A hora da indústria
A indústria portuguesa foi bastante afetada pela pandemia, sobretudo devido à quebra da procura externa. O volume de negócios baixou 10,9% em 2020, uma redução bastante mais acentuada do que a do ano anterior (-1%). Todavia, o indicador de confiança da indústria chegou a +1,7 pontos em maio último, o que indica que os empresários e gestores do sector fazem uma avaliação positiva da evolução da atividade industrial. Acresce que a produção industrial portuguesa registou, em julho de 2021, uma variação mensal de +3,5%. Tratou-se da 3.ª variação mais alta da UE face ao mês anterior, embora Portugal tenha sido o único Estado-membro a registar uma queda homóloga (-0,1%). Ainda assim, a indústria nacional parece estar a recuperar sustentadamente e há sectores cujas exportações podem, não só superar os resultados anteriores à crise sanitária, como atingir recordes históricos. Falo, por exemplo, dos setores da metalurgia e do têxtil, que se aproximam de um novo máximo de vendas ao exterior.

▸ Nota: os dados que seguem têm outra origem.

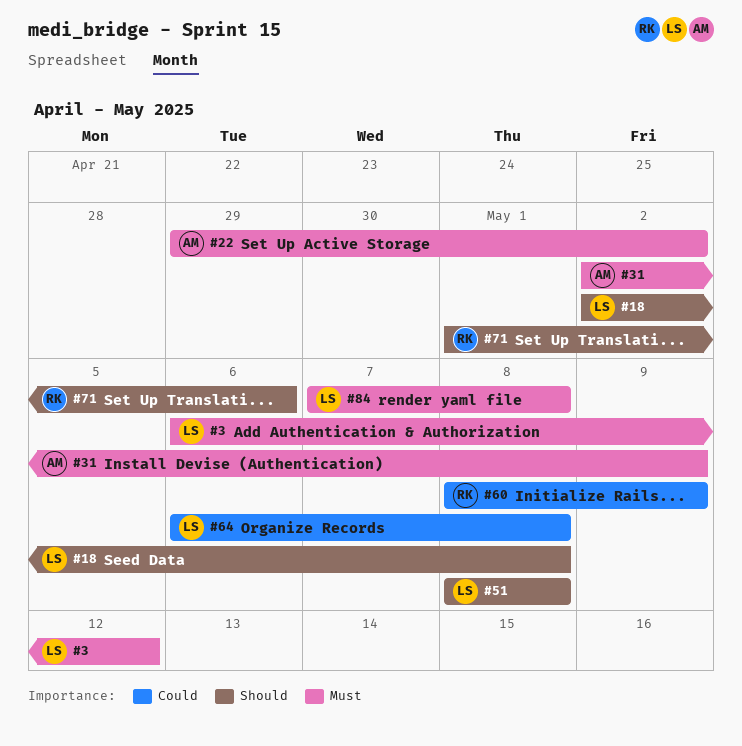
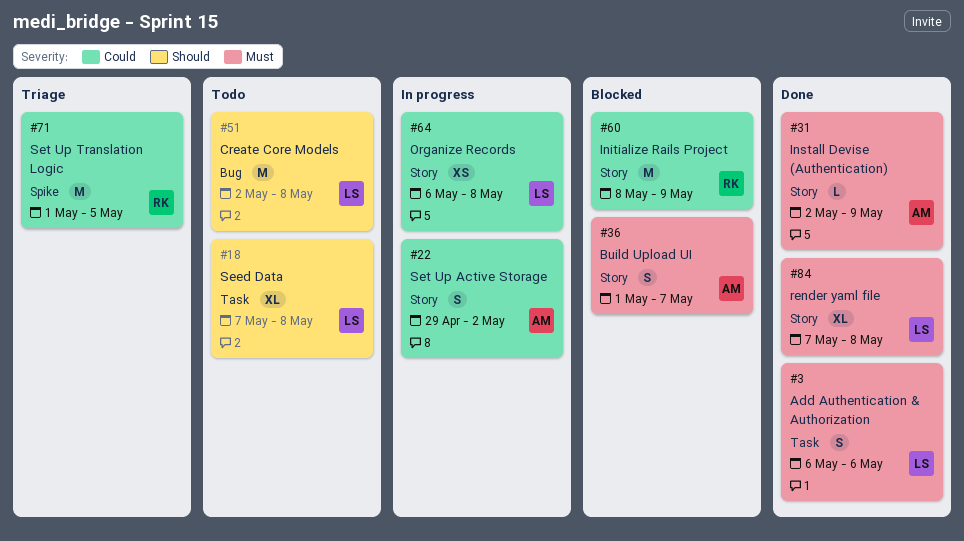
#3, due: May 12 -> May 6
#18, start: May 2 -> May 7
#22, priority: Must -> Could
#36: none -> present
#51, start: May 8 -> May 2
#71, priority: Should -> Could
#71, due: May 6 -> May 5

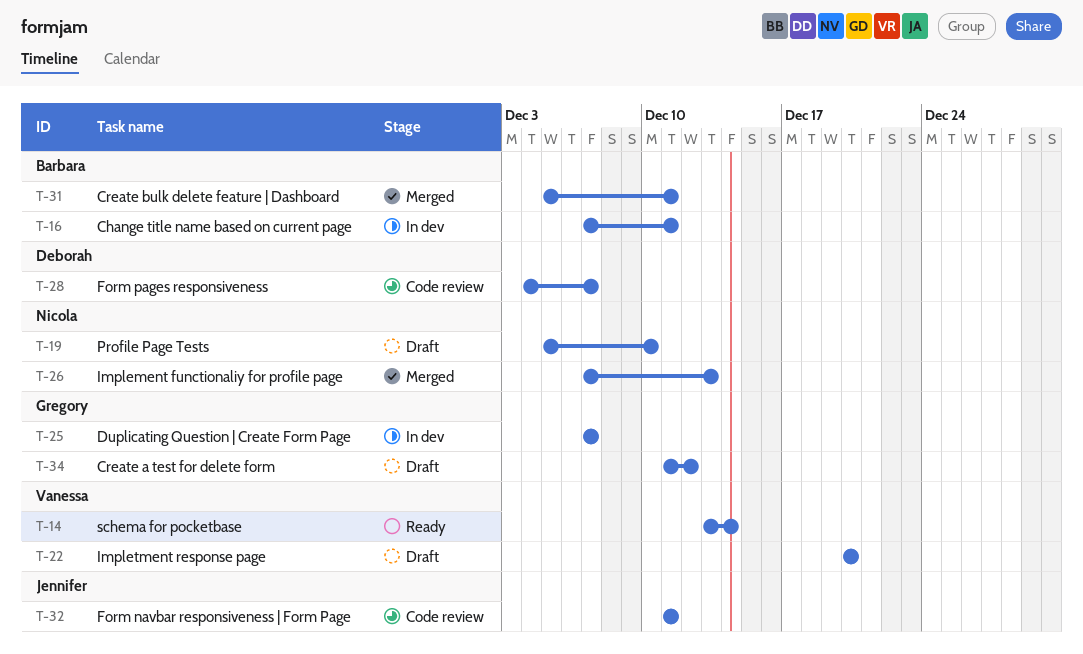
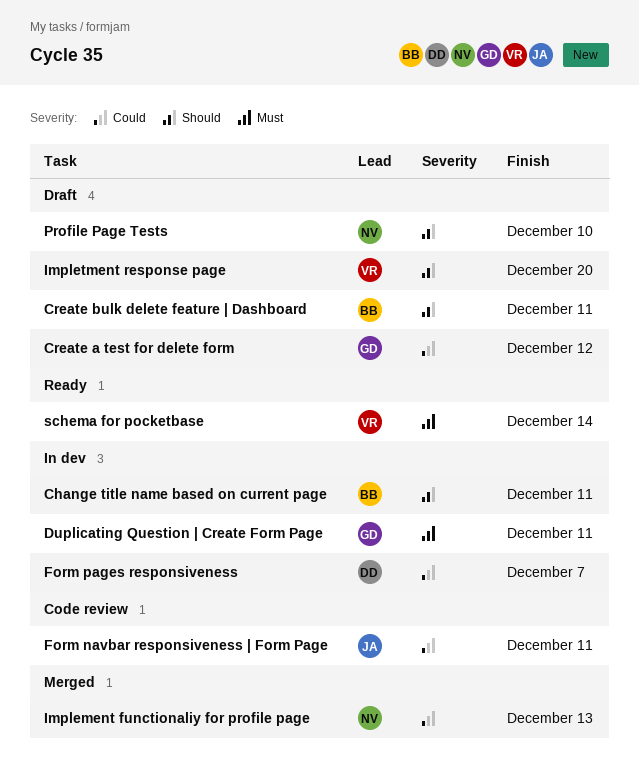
Create bulk delete feature | Dashboard, status: Merged -> Draft
Duplicating Question | Create Form Page, due: Dec 7 -> Dec 11
Form pages responsiveness, status: Code review -> In dev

Aliás, entre janeiro e junho de 2021, as exportações portuguesas registaram um crescimento de 9,5%. Mais: no 1.º semestre de 2021, as vendas ao exterior (39,7 mil milhões de euros) representaram 38,2% do PIB, uma subida de 1,5% face ao ano completo de 2020. Parece-me, pois, que a recuperação económica do país no pós-pandemia passa em boa medida pela competitividade dos sectores transacionáveis, em particular da indústria transformadora.

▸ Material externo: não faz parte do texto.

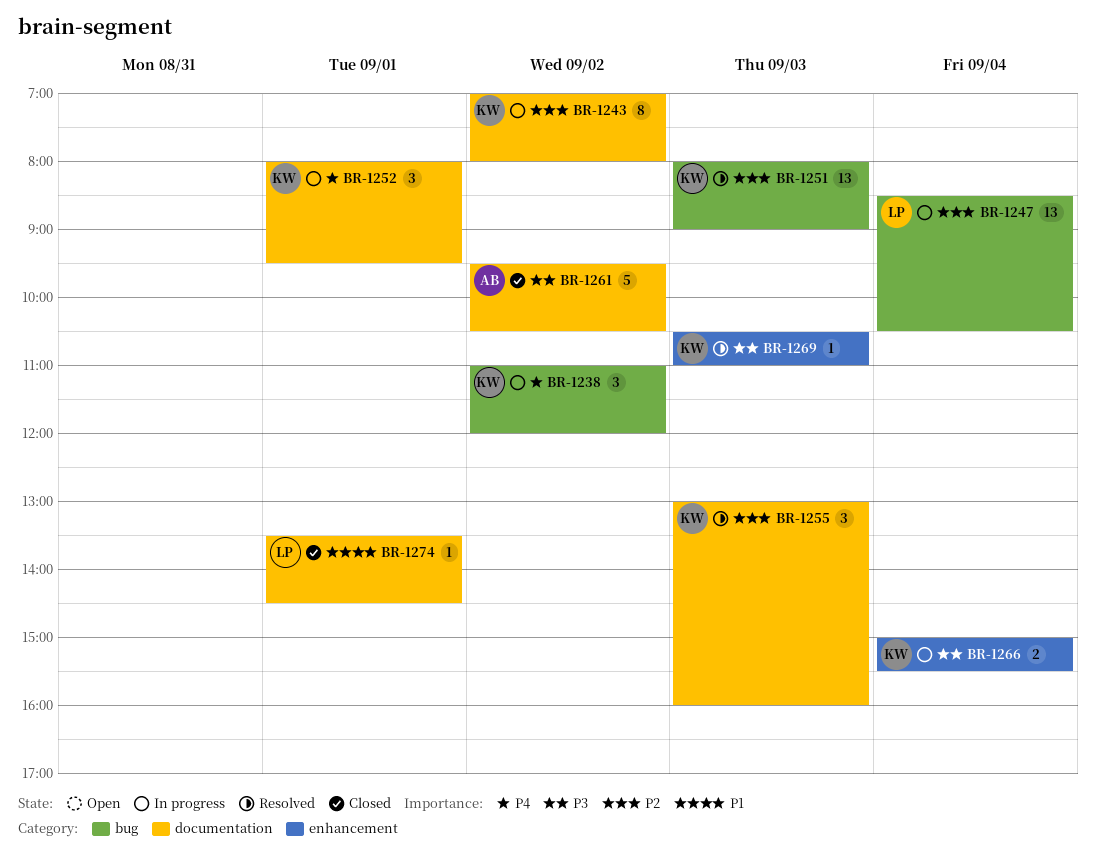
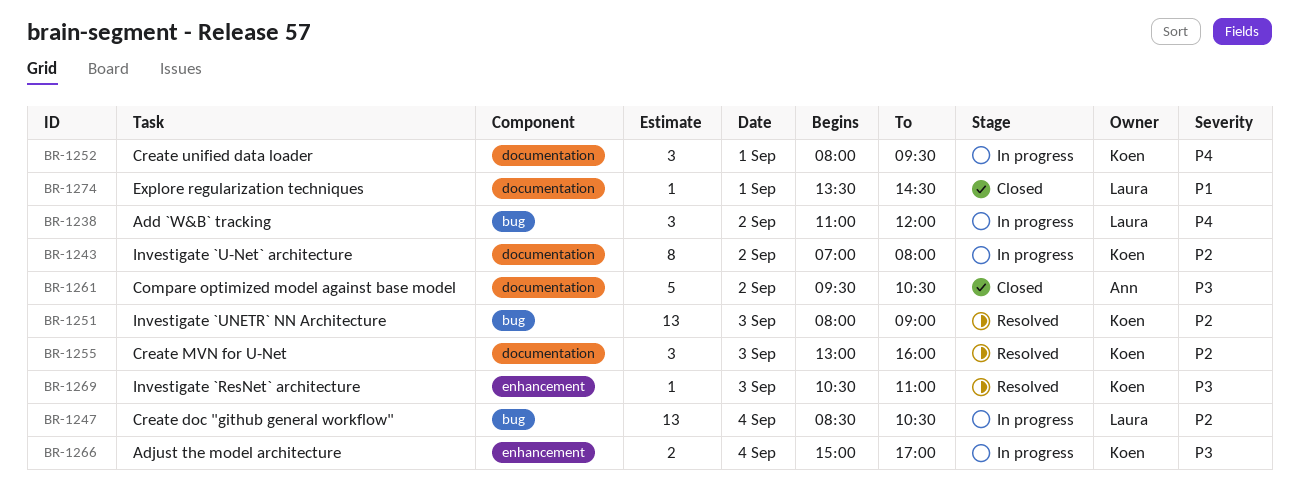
BR-1238, owner: Koen -> Laura
BR-1266, ends: 15:30 -> 17:00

Temos assistido, contudo, a um processo de desindustrialização das economias europeias, a que Portugal não escapou. À semelhança do que acontece nos restantes países da UE, a indústria portuguesa tem um peso no PIB inferior a 20%, quando nas décadas de 1970 e 1980 andava perto dos 30%. A partir dos anos 90 do século XX, acentuou-se a terciarização da economia nacional e houve uma contínua redução do contributo da indústria para o PIB, que estabilizou um pouco acima dos 10%.
Tudo isto para dizer que Portugal e a UE devem apostar na indústria transformadora como catalisador da retoma económica pós-pandemia. De resto, a crise sanitária expôs a forte dependência das economias europeias em relação às cadeias de abastecimento globais, muito centradas na Ásia. A necessidade da Europa se reindustrializar tornou-se assim ainda mais evidente, considerando as vantagens da diversificação dos centros de produção mundiais e da consequente reconfiguração das cadeias de abastecimento.
Bem sei que, apesar das expetativas de retoma mundial, a conjuntura não favorece o crescimento da indústria. O crescente custo das matérias-primas, da energia e dos fretes marítimos está a penalizar a atividade industrial na Europa e em Portugal, onde há setores com dificuldades para responder ao aumento das encomendas e que estão a abdicar das suas margens de lucro para segurarem a carteira de clientes. Não obstante todos estes obstáculos, é fundamental que não esmoreça na Europa e em Portugal a agenda da reindustrialização, consagrada quer no plano europeu NextGenerationEU, quer no PRR português. Uma Europa economicamente forte depende muito do reforço da sua produção industrial, da inovação incorporada nos seus produtos e da valorização das suas marcas.
A reindustrialização não se faz da noite para o dia, mas é preciso começar a criar as bases para que isso aconteça. Neste sentido, parece-me importante aumentar as competências tecnológicas na UE, investir na produção de matérias-primas e componentes intermédios (como os microprocessadores), melhorar a capacidade logística europeia e limitar as importações de países que não observam os padrões ambientais e sociais da Europa. No caso concreto de Portugal, é fundamental que os milhões da “bazuca” sirvam de facto para uma profunda transformação económica e social do país. Neste pressuposto, há que investir fortemente na indústria transformadora, de forma a consolidar os ganhos de competitividade internacional, intensidade tecnológica, capacidade de inovação e valor acrescentado alcançados nas últimas décadas.